Hannah Arendt lernte Walter Benjamin, den Cousin ihres ersten Ehemannes, in den Jahren der Emigration in Paris kennen und teilte als enge Freundin seine letzten Lebensjahre. Sie wurde Zeugin seiner unablässigen Arbeit, seiner Verzweiflung über seine finanzielle Lage und über seine Abhängigkeit vom Institut für Sozialforschung, das ihn von New York aus zu unterhalten suchte. Als Arendt 1940 in Marseille mit ihrem zweiten Mann ihre Ausreisepapiere für die USA erwartete, musste Benjamin sich der Datierung seines Visums wegen ohne die beiden auf den Weg über die Pyrenäen machen – ein Weg, der sein Ende bedeutete. Ein Typoskript der berühmten geschichtsphilosophischen Thesen, das Benjamin ihr überlassen hatte, konnte Arendt in die USA retten.

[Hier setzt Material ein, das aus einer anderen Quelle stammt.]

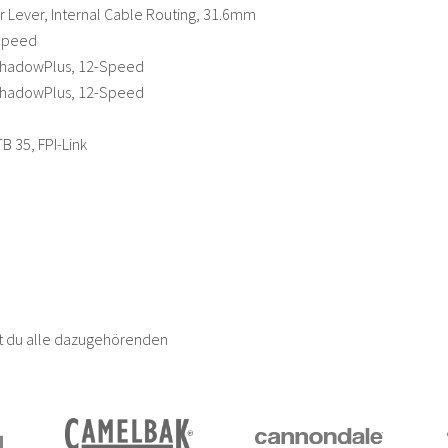
 Lever, Internal Cable Routing, 31.6mm
-Speed
ShadowPlus, 12-Speed
ShadowPlus, 12-Speed
 35, FPI-Link
est du alle dazugehörenden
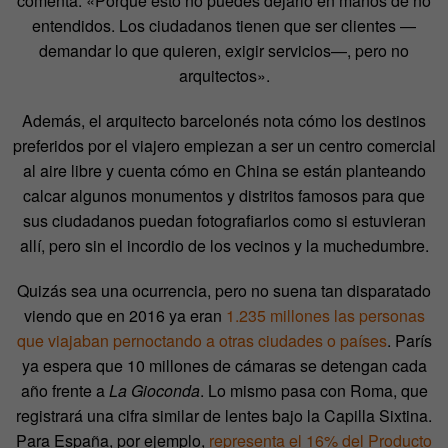
comenta. «Porque esto no puedes dejarlo en manos de no
entendidos. Los ciudadanos tienen que ser clientes —
demandar lo que quieren, exigir servicios—, pero no
arquitectos».
Además, el arquitecto barcelonés nota cómo los destinos
preferidos por el viajero empiezan a ser un centro comercial
al aire libre y cuenta cómo en China se están planteando
calcar algunos monumentos y distritos famosos para que
sus ciudadanos puedan fotografiarlos como si estuvieran
allí, pero sin el incordio de los vecinos y la muchedumbre.
Quizás sea una ocurrencia, pero no suena tan disparatado
viendo que en 2016 ya eran
1.235 millones las personas
que viajaban pernoctando a otras ciudades o países
. París
ya espera que 10 millones de cámaras se detengan cada
año frente a
La Gioconda
. Lo mismo pasa con Roma, que
registrará una cifra similar de lentes bajo la Capilla Sixtina.
Para España, por ejemplo,
representa el 16% del Producto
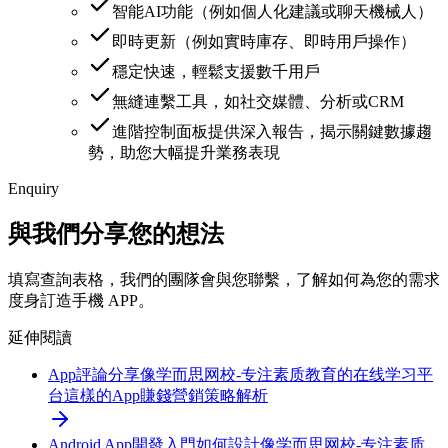
智能AI功能（例如個人化建議或聊天機械人）
即時更新（例如實時庫存、即時用戶操作）
穩定快速，輕鬆支援數千用戶
無縫連繫工具，如社交媒體、分析或CRM
進階控制面板提供深入報告，揭示關鍵數據趨
勢，助您大幅提升業務表現
Enquiry
與我們分享您的想法
填寫查詢表格，我們的團隊會與您聯繫，了解如何為您的需求
度身訂造手機 APP。
延伸閱讀
App評論分享
像学而思网校-专注素质教育的在线学习平
台這樣的App賺錢營銷策略解析
Android App開發入門
如何設計像学而思网校-专注素质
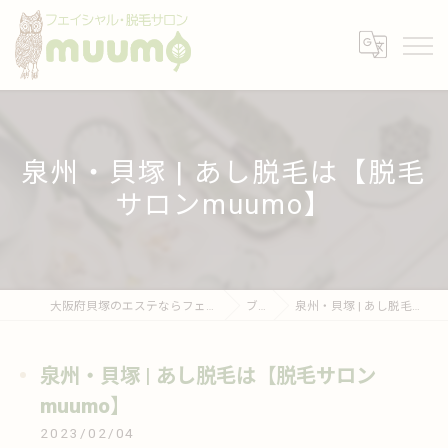
泉州・貝塚 | あし脱毛は【脱毛
サロンmuumo】
大阪府貝塚のエステならフェイシャル・脱毛サロンmuumo
ブログ
泉州・貝塚 | あし脱毛は【脱毛サロンmuumo】
泉州・貝塚 | あし脱毛は【脱毛サロン
muumo】
2023/02/04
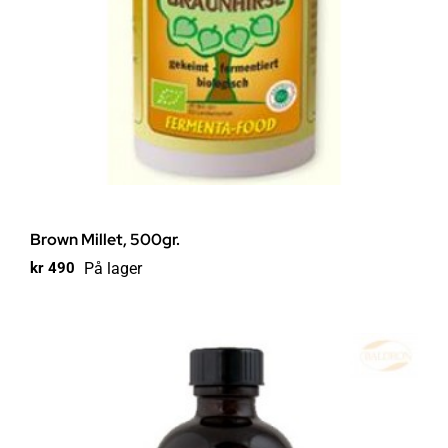
Brown Millet, 500gr.
På lager
kr
490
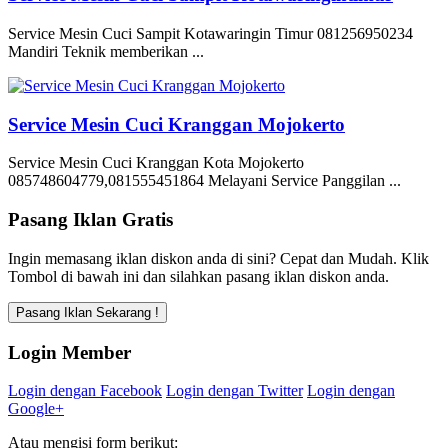
Service Mesin Cuci Sampit Kotawaringin Timur 081256950234
Mandiri Teknik memberikan ...
Service Mesin Cuci Kranggan Mojokerto
Service Mesin Cuci Kranggan Kota Mojokerto
085748604779,081555451864 Melayani Service Panggilan ...
Pasang Iklan Gratis
Ingin memasang iklan diskon anda di sini? Cepat dan Mudah. Klik
Tombol di bawah ini dan silahkan pasang iklan diskon anda.
Login Member
Login dengan Facebook
Login dengan Twitter
Login dengan
Google+
Atau mengisi form berikut:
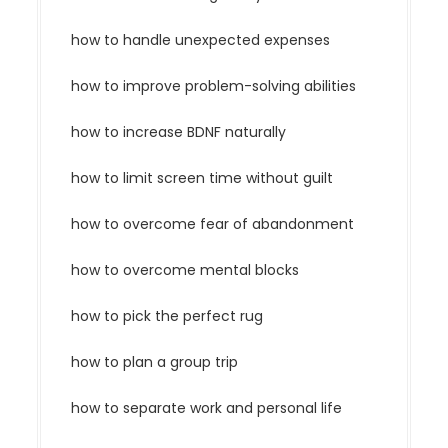
how to handle unexpected expenses
how to improve problem-solving abilities
how to increase BDNF naturally
how to limit screen time without guilt
how to overcome fear of abandonment
how to overcome mental blocks
how to pick the perfect rug
how to plan a group trip
how to separate work and personal life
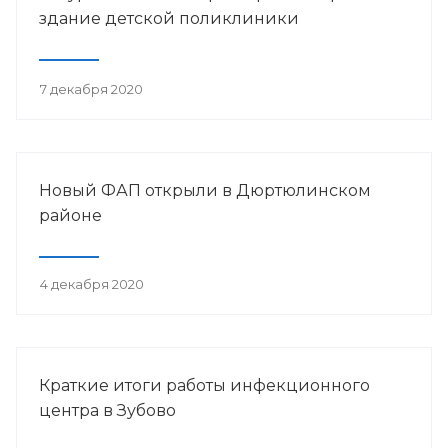
здание детской поликлиники
7 декабря 2020
Новый ФАП открыли в Дюртюлинском
районе
4 декабря 2020
Краткие итоги работы инфекционного
центра в Зубово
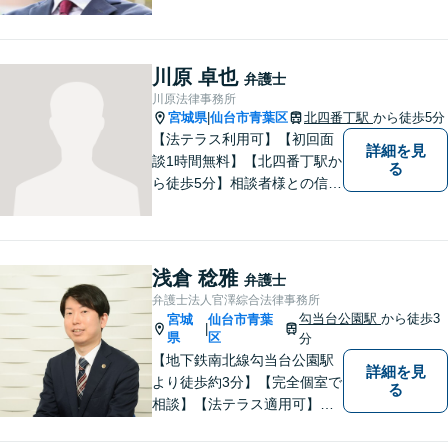
経験をもとに、依頼者を最善
の解決に導けるよう全力でサ
ポートします。【休日／夜間
対応可能】丁寧かつ迅速多対
川原 卓也
弁護士
応でお悩みを解決します。
川原法律事務所
【明朗な料金体系】お気軽に
宮城県
仙台市青葉区
北四番丁駅
から徒歩5分
|
ご相談下さい。
【法テラス利用可】【初回面
詳細を見
談1時間無料】【北四番丁駅か
る
ら徒歩5分】相談者様との信頼
関係を重視し、密なコミュニ
ケーションを取り、不安を与
えないことを大切にしており
ます。 まずは一度気軽に御相
浅倉 稔雅
弁護士
談下さい。
弁護士法人官澤綜合法律事務所
勾当台公園駅
から徒歩3
宮城
仙台市青葉
|
県
区
分
【地下鉄南北線勾当台公園駅
詳細を見
より徒歩約3分】【完全個室で
る
相談】【法テラス適用可】十
分な準備と誠実な対応を心が
けております。法律問題でお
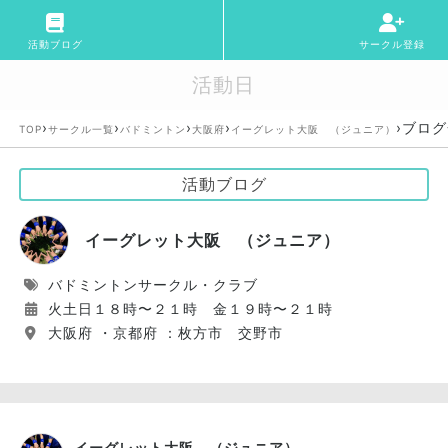
活動ブログ
サークル登録
活動日
›
›
›
›
›
ブログ
TOP
サークル一覧
バドミントン
大阪府
イーグレット大阪 （ジュニア）
活動ブログ
イーグレット大阪 （ジュニア）
バドミントンサークル・クラブ
火土日１８時〜２１時 金１９時〜２１時
大阪府 ・京都府 ：枚方市 交野市
イーグレット大阪 （ジュニア）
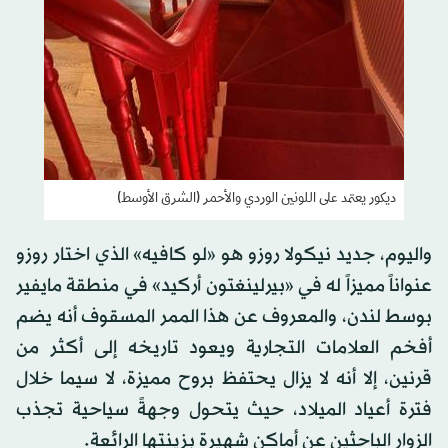
ديكور يعتمد على اللونين الوردي والأحمر (الشرق الأوسط)
واليوم، جديد نيكولا روزو هو «لو كافيه» الذي اختار روزو
عنواناً مميزاً له في «بيرلينغتون أركيد» في منطقة مايفير
بوسط لندن، والمعروف عن هذا الممر المسقوف أنه يضم
أفخم العلامات التجارية ويعود تاريخه إلى أكثر من
قرنين، إلا أنه لا يزال يحتفظ بروح مميزة، لا سيما خلال
فترة أعياد الميلاد، حيث يتحول وجهةً سياحية تجذب
الزوار الباحثين عن أماكن شهيرة بزينتها الرائعة.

Mit seinem Ende erwies sich das Ungeschick, von dem Benjamin sich von jeher angeblickt fühlte, als tödliches Missgeschick. – Hannah Arendt stellte sein Leben unter dieses Thema, als sie das Profil des verlorenen Denkers und Freundes 1968 in einem grossartigen Essay vergegenwärtigte. Sie hatte in den USA vergeblich versucht, eine Ausgabe seiner Schriften in die Wege zu leiten, eine zweibändige Ausgabe wurde erst 1955 von Theodor W. und Gretel Adorno bei Suhrkamp realisiert. Mit ihrem Essay in der Zeitschrift «Merkur» geriet Arendt in Deutschland in ein Wespennest, nämlich unter geistige Erbwalter Benjamins, die gerade angefangen hatten, Adorno und dem Institut ihren Umgang mit dem nicht auf Linie zu bringenden Autor vorzuwerfen.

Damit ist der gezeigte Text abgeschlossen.